Modify your curl command to use the external endpoint with proper authentication headers.
Figure 10: Accessing external endpoint details from the Models tab.
Web interface integration
For a more user-friendly experience, integrate with OpenWebUI as follows:
Create a YAML configuration file with your external endpoint and token.
Use Helm to install Open WebUI in your OpenShift environment.
Access the clean web interface instead of manual curl commands.
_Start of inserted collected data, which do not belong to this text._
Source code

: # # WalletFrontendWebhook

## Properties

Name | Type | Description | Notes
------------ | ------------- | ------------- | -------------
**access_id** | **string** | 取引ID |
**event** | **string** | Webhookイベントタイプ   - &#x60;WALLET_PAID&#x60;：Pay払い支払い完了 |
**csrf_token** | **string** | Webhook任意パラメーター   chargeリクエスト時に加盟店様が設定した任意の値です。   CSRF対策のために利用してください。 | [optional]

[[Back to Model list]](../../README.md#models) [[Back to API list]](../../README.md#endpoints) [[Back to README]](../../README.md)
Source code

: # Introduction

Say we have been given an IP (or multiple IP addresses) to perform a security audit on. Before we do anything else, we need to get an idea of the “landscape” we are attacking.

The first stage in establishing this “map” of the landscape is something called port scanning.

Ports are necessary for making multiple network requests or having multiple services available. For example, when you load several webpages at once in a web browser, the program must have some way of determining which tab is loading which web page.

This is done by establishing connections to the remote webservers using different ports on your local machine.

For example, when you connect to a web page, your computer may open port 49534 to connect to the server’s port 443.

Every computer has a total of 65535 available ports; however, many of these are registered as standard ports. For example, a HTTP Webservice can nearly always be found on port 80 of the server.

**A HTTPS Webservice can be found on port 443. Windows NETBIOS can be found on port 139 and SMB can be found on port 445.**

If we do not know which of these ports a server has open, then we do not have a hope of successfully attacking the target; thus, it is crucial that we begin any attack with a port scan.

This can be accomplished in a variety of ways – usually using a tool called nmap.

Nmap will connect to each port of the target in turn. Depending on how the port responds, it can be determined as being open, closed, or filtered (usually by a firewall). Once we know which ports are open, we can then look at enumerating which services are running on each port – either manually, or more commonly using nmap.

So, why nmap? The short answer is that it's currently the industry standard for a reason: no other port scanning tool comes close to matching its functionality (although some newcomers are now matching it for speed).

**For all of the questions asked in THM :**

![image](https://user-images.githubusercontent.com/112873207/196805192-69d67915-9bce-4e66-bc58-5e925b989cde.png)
See Figure 11.
Figure 11: An example user interaction in the Open WebUI chat interface.
Key benefits and takeaways
Red Hat OpenShift AI simplifies the entire process of deploying and managing language models by providing:
Integrated infrastructure: GPU provisioning and management handled with OpenShift.
Flexible connectivity: Multiple options for accessing model images and data sources.
Security built-in: Token-based authentication and network isolation.
Scalable architecture: Easy adjustment of resources based on demand.
This demo showcases just one of the many features available in OpenShift AI. The platform’s comprehensive approach to the data science lifecycle makes it a beneficial tool for organizations looking to deploy AI solutions at scale while maintaining security and operational efficiency.